Monday, February 27, 2012

Jung and the novel - Powder Dreams

I just finished Powder Dreams by David Ward-Nanney and I found it to be a riveting tale, which I hope to see more of as contemporary individuals search for a life of meaning. It's a deceptively complex book and pushes so many buttons, - so many things to address. The reader can't help but connect with Bo, despite his flaws, despite his mistakes. We want to be him when he's on the slopes, not just with him (until a certain incident); but when he entered analysis - that's when I saw his real strength. There were times I had to put the book down for a short while because I felt squirmy, as if I were sitting in that chair across from Dr. Attfield - I was terrified on a visceral level. 
This book is packed with so much, it starts off kind of laid back, like Bo's lifestyle. But when it picks up, there's so much going on your head is spinning, all these undercurrents: from dangerous deep powder skiing to dealing with for floor of The Chicago stock market' from drug dealers to corporate business and the Martha Stewarts of that world; from fragmenting to finding to pull back together again.

There's commentary galore, but what it's really about is people, how people screw up, how people struggle, how people enter those liminal zones, those transitory grey areas where they don't know what's right for them anymore. 

We come to like and really care about so many of the characters, Dr, Kalb, Pearson, and Claire, Abbie, even Marty, who tries to get what he wants via the wrong methods.  

Bo embarks on lifestyles, a number of diverse lifestyles, widely different from each one previous, lifestyles most people envy, yet he tosses them away, a feeling that "something's not quite right, a yearning for something more, a way to feel authentic and yet still function in the adult world which he avoided longer than most. All set against a rollicking contemporary journey across the United States and beyond, into the internal world, the world of Jung, archetypes and powerful forces: tricksters and puer aeternus, the anima and the hero.When the fissures appear, and everything comes crumbling down  - Bo emerges as someone who can and can't take it - he has bouts of disillusionment with those who he trusted (friends, father, bosses) or those he should respect, he feels regret when looking back on things he would change.

I come to this novel from a variety of viewpoints, early on as the mom of a son who goes for the risk taking  sports, although my son chose car racing and skateboarding - he had the same yearnings, the need for freedom, for speed, for risk and the power of the human body tor endure and outwit them.   

I also approach Nanney's tale simply as a reader who wants to be swept away to another kind of life (which he did) and since I'm also an author and from my experience as an editor at Shadow Archer Press and Fissure Magazine, I read with a more critical eye looking how he connects with an audience, writes technically well, handles plot.  As an editor, I'm always searching for a great story, but most of all,  how he treats and develops his protagonist and characters, giving them obstacles and rewards to ensure their growth as human beings.  

And then I come to his novel as another seeker on the path of Jung.  I've read his books, as well as books about him for 29 years or more.  I've gone through therapy (not with Jungians) three or four times in my life, during crisis periods and loved it, I've studied my dreams and learned to live my life using the Jungian Types, archetypes and techniques most of my adult life.
As I write,  I discover my novels act as stages where my personal archetypes speak from somewhere in my subconscious, even before I realize it.
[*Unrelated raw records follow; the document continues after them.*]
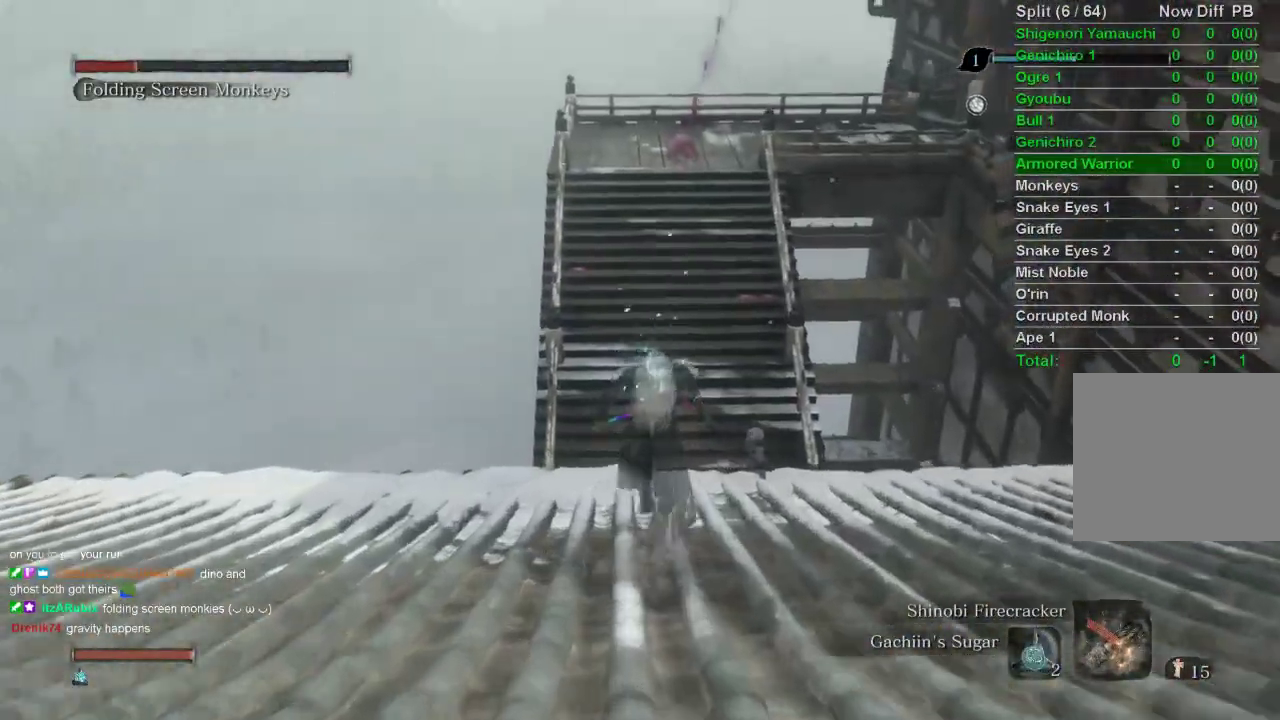
{"buttons": ["CIRCLE"], "left_stick": "up", "right_stick": "center", "events": []}
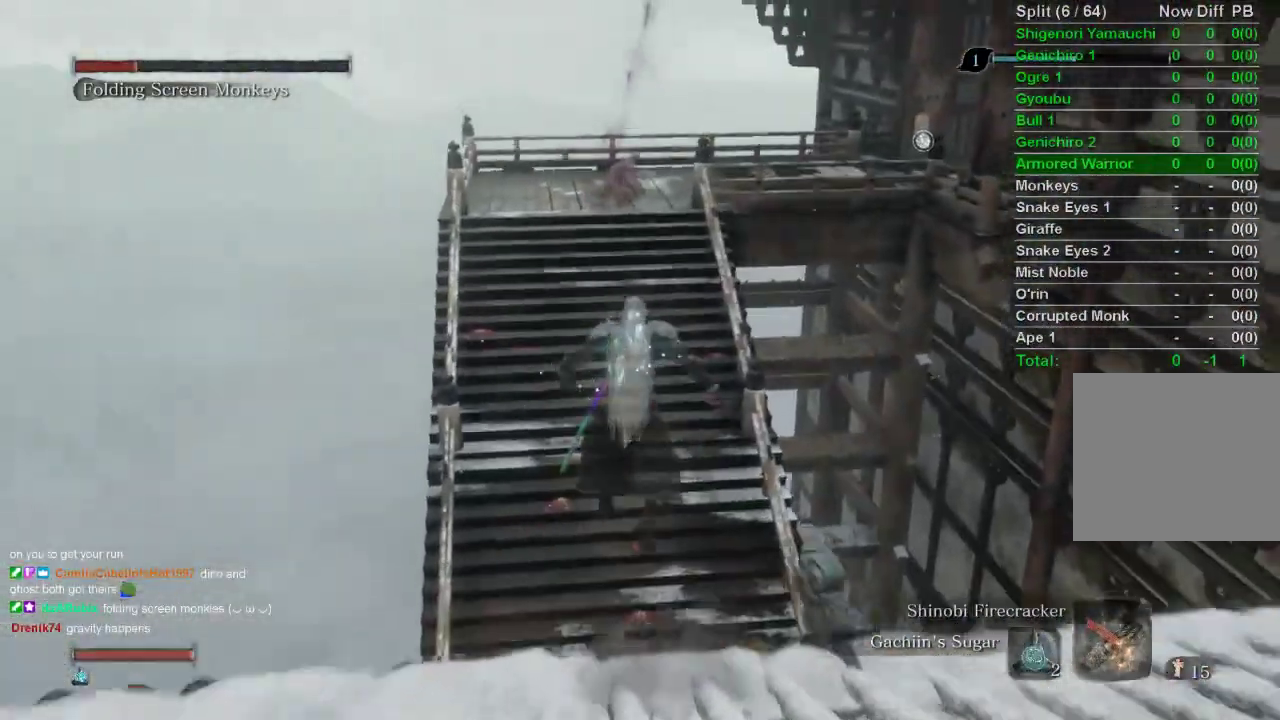
{"buttons": ["CIRCLE"], "left_stick": "up", "right_stick": "center", "events": []}
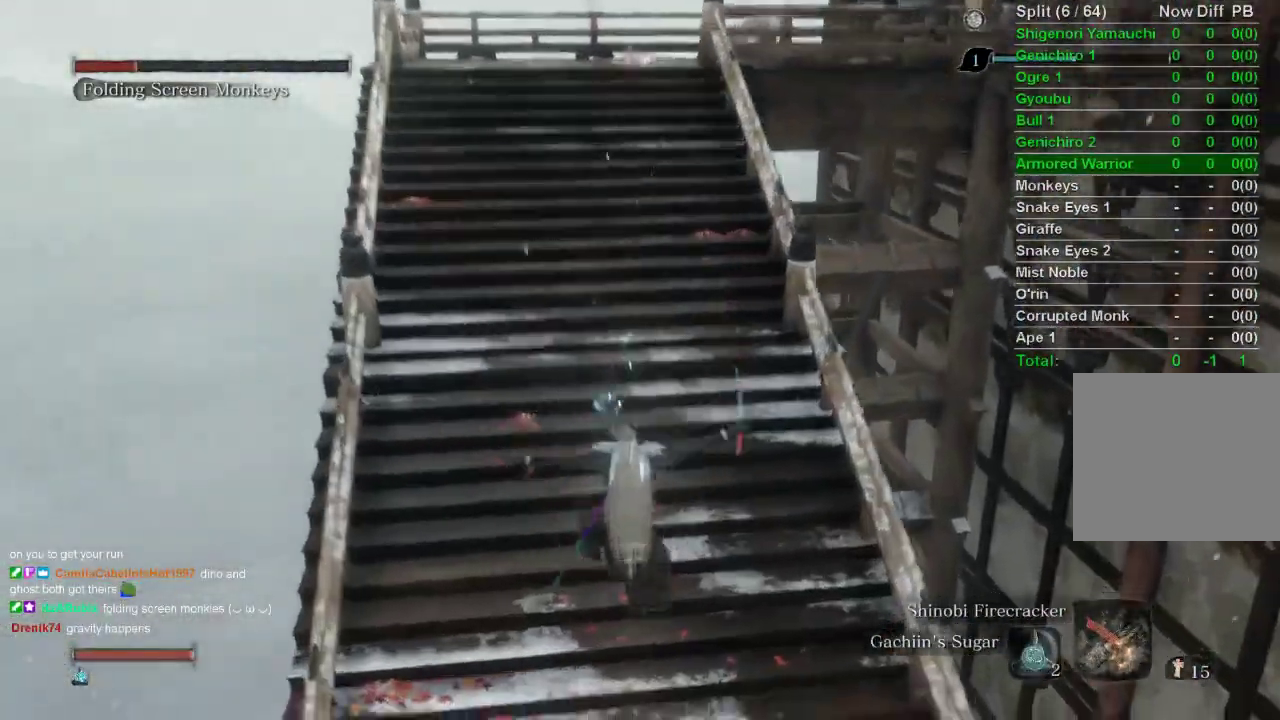
{"buttons": ["CIRCLE"], "left_stick": "up", "right_stick": "center", "events": []}
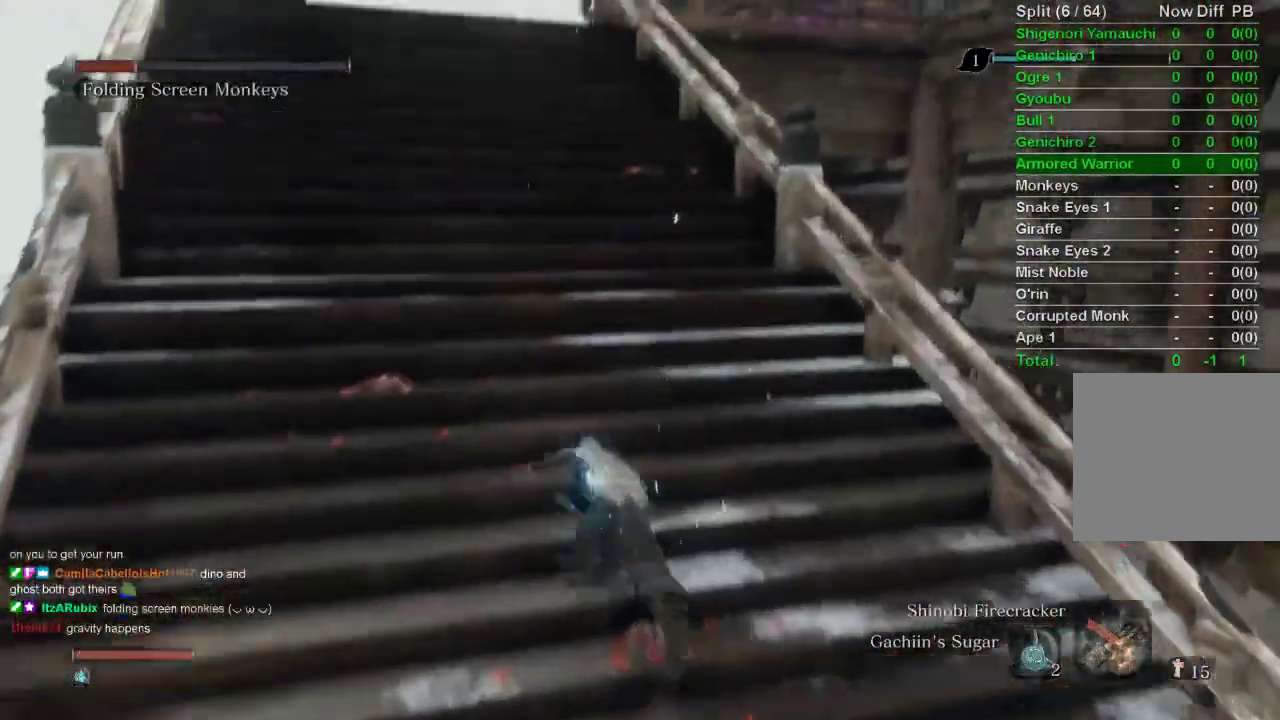
{"buttons": ["CIRCLE"], "left_stick": "up", "right_stick": "center", "events": []}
Are we not all enduring the same human struggles going on over the centuries, power, will, the desire for fame, the desire for freedom, love, temptation and regret, forgiveness, hope and trust?
  All of these are human realities, lived and explored from ancient times, exploding or culled form the deepest reaches of our innermost selves.  A self often hidden, rejected and feared.  Yet Bo, rises to the challenge, ever an adventurer, one who learns to manage fear one step at a time, he takes the more difficult path in the office of Dr. Attfield, the most challenging task he will ever attempt, one which could bury him, like Nietzsche, like Goethe, like Morrison and Cobain.  he takes up the task of getting to the other side, a place he sought along,  and is wise enough to seek out a guide, A Jungian analyst.  My only disappointment with the book is how Bo left Dr. Attfield's sessions so abruptly, unfinished, I felt - perhaps there was a complicated transference with the father figure - which he didn't want to address, thereby leaving the therapist before he fully dealt with the father figure. I didn't want the sessions to stop - as I read them, I learned about myself, recognized some of my own repressed complexes, my own resistances. 

The complex and hard to pin Jungian type of therapy is hard to explore in a contemporary novel, without getting the reader lost in terminology or abstract dreams. There are aspects which date back to the archaic, not compatible with  what we would consider everyday life even when it enters such urban  pressure cookers as the stock market and drug world, yet Nanney pulls it off.  He has already led us down the fool's path on the journey and we're helpless to step off, until we too, as readers, endure the trials and powerful transformations of a system compared to the Eleusinian mysteries. I read this over the course of a few very busy days, savoring it, yet wanting to get back to it, even as my mind spiraled reassessing my own path in life.  Don't miss this thought provoking contemporary novel - it could have a  powerful and profound on the way you think and experience life.